Using the following lemmas...
$\displaystyle \cos ( a + x )$ $\displaystyle =$ $\displaystyle \cos ( a ) \cos ( x ) - \sin ( a ) \sin ( x )$  
$\displaystyle \cos \left( \frac{( a + x ) \pi b}{A} \right)$ $\displaystyle =$ $\displaystyle \cos \left( \frac{a \pi b}{A} + \frac{x \pi b}{A} \right)$  
  $\displaystyle \Rightarrow$    
$\displaystyle C_b^{a + x}$ $\displaystyle =$ $\displaystyle C_b^a C_b^x - S^a_b S^x_b$  
$\displaystyle C_b^{- a}$ $\displaystyle =$ $\displaystyle C_b^a$  
$\displaystyle S_b^{- a}$ $\displaystyle =$ $\displaystyle - S_b^a$  

...we simplify and solve for $ \hat{u}_{m, n}$:
$\displaystyle C_m^{j + 1} C^l_n + C_m^{j - 1} C^l_n$ $\displaystyle =$ $\displaystyle ( C_m^j C_m^1 - S_m^j S_m^1 ) C^l_n + ( C_m^j C_m^{- 1} - S_m^j S_m^{- 1} ) C^l_n$  
  $\displaystyle =$ $\displaystyle C^l_n ( ( C_m^j C_m^1 - S_m^j S_m^1 ) + ( C_m^j C_m^1 + S_m^j S_m^1 ) )$  
  $\displaystyle =$ $\displaystyle 2 C^l_n C_m^j C_m^{1 ( j )}$  
  $\displaystyle \operatorname{and}$    
$\displaystyle C_m^j C^{l + 1}_n + C_m^j C^{l - 1}_n$ $\displaystyle =$ $\displaystyle C_m^j ( C_n^l C_n^1 - S_n^l S_n^1 ) + C_m^j ( C_n^l C_n^{- 1} - S_n^l S_n^{- 1} )$  
  $\displaystyle =$ $\displaystyle C_m^j ( ( C_n^l C_n^1 - S_n^l S_n^1 ) + ( C_n^l C_n^1 + S_n^l S_n^1 ) )$  
  $\displaystyle =$ $\displaystyle 2 C_m^j C_n^l C_n^{1 ( l )}$  
  $\displaystyle \Rightarrow$    
$\displaystyle 2 \hat{u}_{m, n} ( C^l_n C_m^j C_m^{1 ( j )} + C_m^j C_n^l C_n^{1 ( l )} - 2 )$ $\displaystyle =$ $\displaystyle \Delta^2 \hat{\rho}_{m, n} C_m^j C^l_n \Vert / ( C_m^j C^l_n ) \Rightarrow$  
$\displaystyle 2 \hat{u}_{m, n} ( C_m^{1 ( j )} + C_n^{1 ( l )} - 2 )$ $\displaystyle =$ $\displaystyle \Delta^2 \hat{\rho}_{m, n} \Rightarrow$  
$\displaystyle \hat{u}_{m, n}$ $\displaystyle =$ $\displaystyle \frac{\Delta^2 \hat{\rho}_{m, n}}{2 ( C_m^{1 ( j )} + C_n^{1 ( l )} - 2 )}$  

Hence, to solve the Poisson equation, first compute the 2D cosine transform $ \hat{\rho}_{m, n}$, then calculate...

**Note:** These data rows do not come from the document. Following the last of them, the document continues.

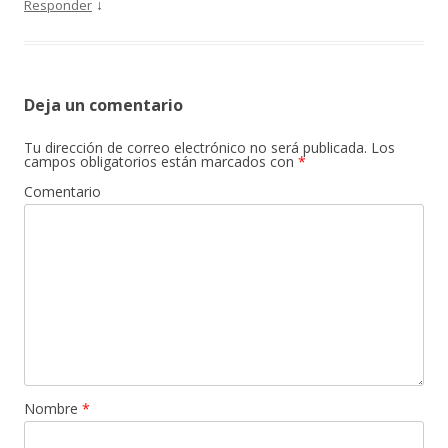
↓
Responder
Deja un comentario
Tu dirección de correo electrónico no será publicada.
Los
campos obligatorios están marcados con
*
Comentario
Nombre
*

$\displaystyle \hat{u}_{m, n} = \frac{\hat{\rho}_{m, n}}{2 ( \cos ( \frac{\pi m}{J} ) + \cos ( \frac{\pi n}{L} ) - 2 )} $
...and finally do an inverse cosine transform to obtain $ u_{j, l}$. In practice, when the denominator becomes 0, substitute it with some small $ \epsilon$ to avoid division by zero.